GANDHI'S NON-VIOLENCE WAS ONLY A POLITICAL STRATEGY.
"In India, Jainas were a great majority of my lovers, but the day I spoke on sex that majority – camels – simply disappeared. Yes, a few remained; a few of them are even here. They proved to be lions; they could see and connect themselves with my truth."
"There were many Gandhians – until the day I spoke against Gandhi and said that he was the most cunning politician, not only of this century but of the whole history, that all his religion was mumbo-jumbo; it was a curtain to dominate the whole country. And although he was saying that he was in search of truth, he was continually lying, just like a politician."
"He was saying that when the country becomes free, all the armies will be dissolved; there will be no military, there will be no weapons, because a nonviolent country has no need of such things. One
American author, Louis Fisher, asked him, "If you dissolve all the armies and the military, and you don't have any weapons, and somebody attacks you, what will you do?"
He said, "We will welcome them. We will say to them, 'There is no need for any bloodshed. If you want to live here in this country, come, be our guests. You are welcome.'"
"But this was before freedom came to India. When India became independent, everything changed. The army was not dissolved, but increased. The military was not dissolved – now India has one of the biggest military forces. Weapons were not dissolved. India has atomic plants and is now making every effort to have nuclear weapons – at the cost of half of the country dying, without food! India is exporting wheat to other countries, because the politicians need money to make a nuclear plant."

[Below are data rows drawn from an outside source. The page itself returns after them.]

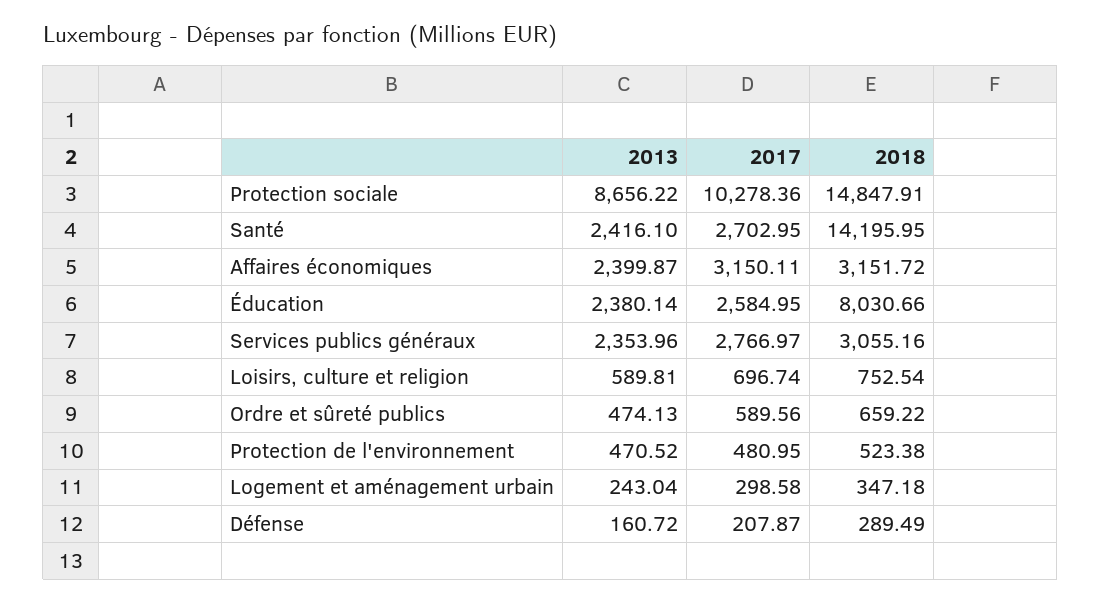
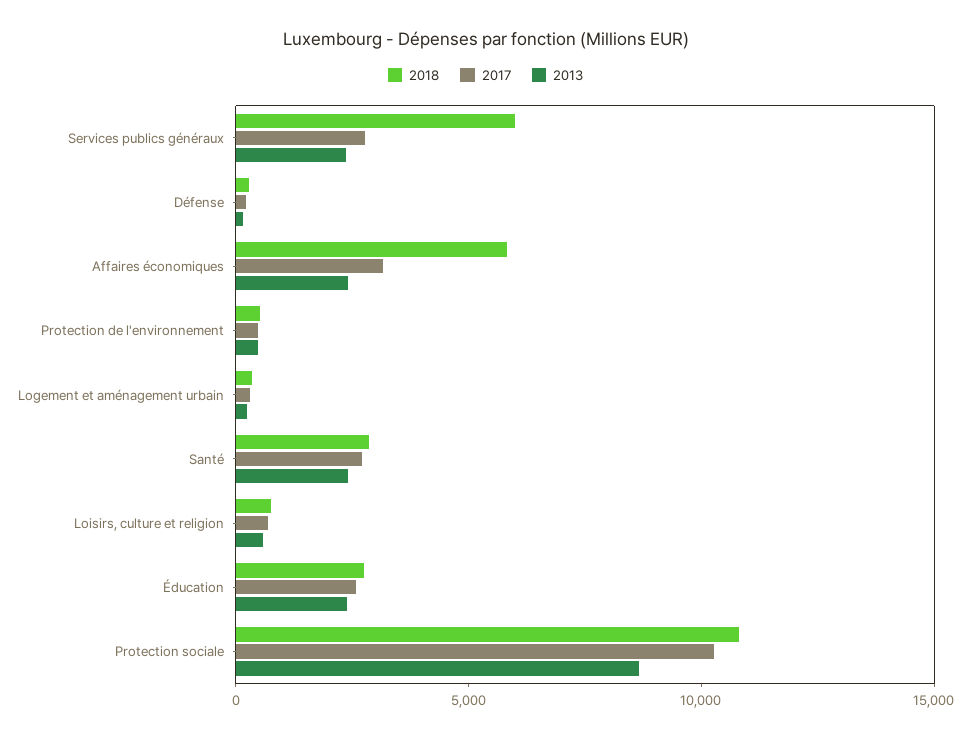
2018, Protection sociale: 14847.91 -> 11000
2018, Santé: 14195.95 -> 3000
2018, Affaires économiques: 3151.72 -> 6000
2018, Éducation: 8030.66 -> 3000
2018, Services publics généraux: 3055.16 -> 6000
2013, Ordre et sûreté publics: 474.13 -> none
2017, Ordre et sûreté publics: 589.56 -> none
2018, Ordre et sûreté publics: 659.22 -> none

"And these are all Gandhians."
"When Gandhi was alive, after independence, Pakistan attacked one part of Kashmir. India had to fight with the invaders, and you cannot believe that Gandhi blessed the first fighter planes to go and destroy Pakistanis – who were Indians just a few days before! Where had his nonviolence gone? He was blessing fighting planes, sending them to destroy the same people for whom he had been fighting for freedom his whole life."
"When I said that his nonviolence was a political strategy.... It was clear that to fight against the British government with weapons was impossible. From where are you going to get all those weapons
against the empire? – perhaps the biggest empire that has existed ever. It was said that the sun never sets on the British empire. It was true: if it sets in one country, it rises in another, but as far as the whole British empire is concerned, it never sets. This was the biggest empire of man's history. Against this empire how can you fight?"
"And not only can you not fight, you don't have the means to fight. You don't have even men to fight – Indians are so lousy, so cowardly, so superstitious, and so faithful to the idea that nothing happens without God's will. "It is God's will that Britain is ruling our country. To fight against Britain and its empire is to fight against God's will." That was the Indian conditioning.'
"Naturally Gandhi invented a new strategy – nonviolence, which was always respected by the Indians as the most significant religious quality. But his nonviolence was not that of a religious man."